AIM OF THE TASK:
Line by line, repeat the material below exactly and skip the images.
☆ ☆ ☆ ☆ ☆
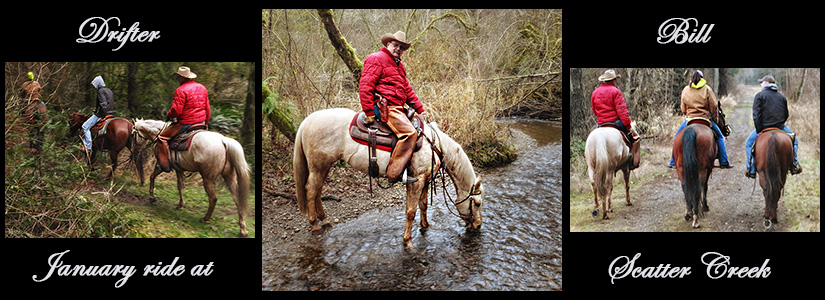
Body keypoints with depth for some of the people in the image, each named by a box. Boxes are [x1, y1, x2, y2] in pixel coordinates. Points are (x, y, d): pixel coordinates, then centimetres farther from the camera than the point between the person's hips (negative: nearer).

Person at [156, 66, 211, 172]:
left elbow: (176, 110, -18)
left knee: (162, 138, -2)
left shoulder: (181, 90, -13)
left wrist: (168, 115, 2)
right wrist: (205, 123, 26)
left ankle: (164, 165, -9)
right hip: (201, 122, 8)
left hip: (185, 124, -8)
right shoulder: (202, 88, 12)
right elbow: (207, 109, 17)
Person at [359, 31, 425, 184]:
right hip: (385, 107, -10)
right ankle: (394, 173, -27)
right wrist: (369, 112, -18)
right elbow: (365, 87, -13)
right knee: (409, 133, -25)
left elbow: (407, 90, 29)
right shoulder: (376, 59, -4)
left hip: (397, 108, 10)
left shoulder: (399, 66, 26)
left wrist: (420, 109, 19)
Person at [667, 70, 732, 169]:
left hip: (690, 120, 1)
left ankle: (673, 162, 14)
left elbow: (683, 109, 8)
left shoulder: (685, 90, 4)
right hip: (706, 119, -1)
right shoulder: (707, 89, -3)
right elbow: (713, 106, -4)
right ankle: (724, 162, 12)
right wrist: (715, 119, 9)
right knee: (719, 137, 17)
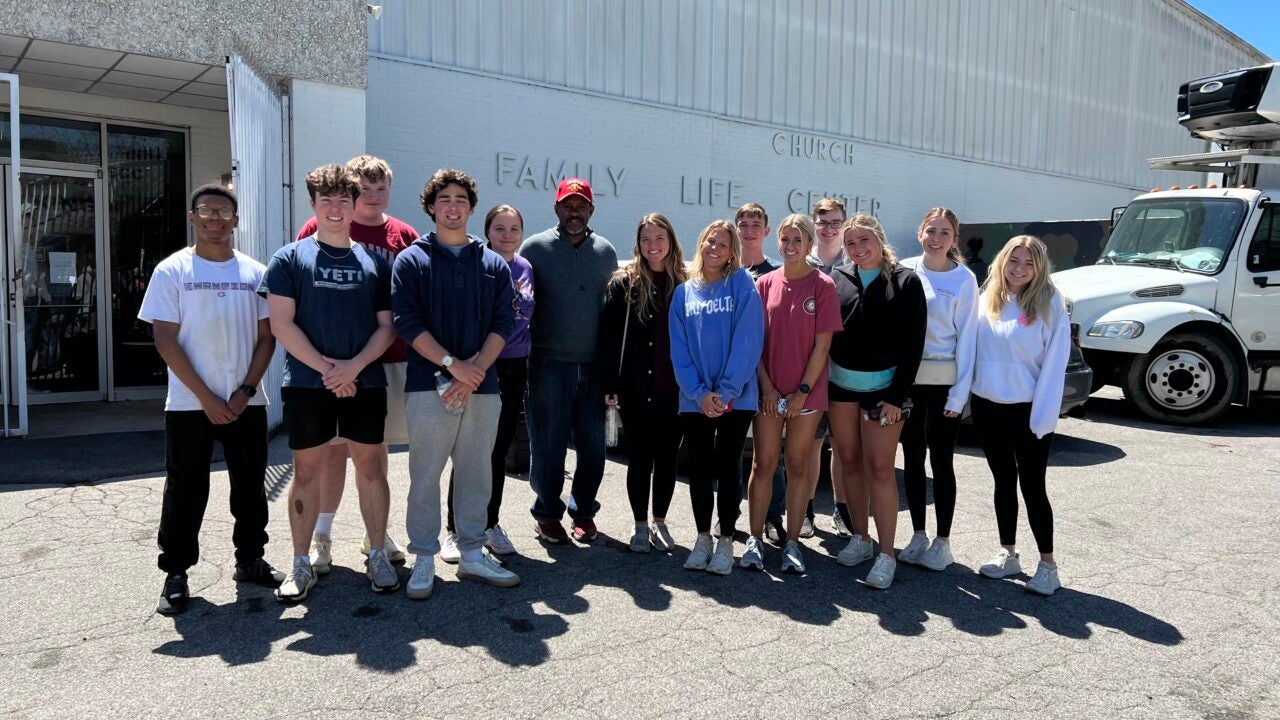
☆ ☆ ☆ ☆ ☆
OUTPUT:
Body keypoints with depth for some of the people in the image, each named by a box. Boxes are [x1, y1, x2, y2] in pixel coordinates. Points are (x, y, d): pixel coordinates, then centimetres farther from the camera than the point between the person's hips (negative: nearer).

Person at [156, 66, 211, 172]:
left elbow: (176, 110, -18)
left knee: (162, 138, -2)
left shoulder: (181, 90, -13)
left wrist: (168, 115, 2)
right wrist: (205, 123, 26)
left ankle: (164, 165, -9)
right hip: (201, 122, 8)
left hip: (185, 124, -8)
right shoulder: (202, 88, 12)
right elbow: (207, 109, 17)
Person at [359, 31, 425, 184]:
right hip: (385, 107, -10)
right ankle: (394, 173, -27)
right wrist: (369, 112, -18)
right elbow: (365, 87, -13)
right knee: (409, 133, -25)
left elbow: (407, 90, 29)
right shoulder: (376, 59, -4)
left hip: (397, 108, 10)
left shoulder: (399, 66, 26)
left wrist: (420, 109, 19)
Person at [667, 70, 732, 169]:
left hip: (690, 120, 1)
left ankle: (673, 162, 14)
left elbow: (683, 109, 8)
left shoulder: (685, 90, 4)
right hip: (706, 119, -1)
right shoulder: (707, 89, -3)
right elbow: (713, 106, -4)
right ankle: (724, 162, 12)
right wrist: (715, 119, 9)
right knee: (719, 137, 17)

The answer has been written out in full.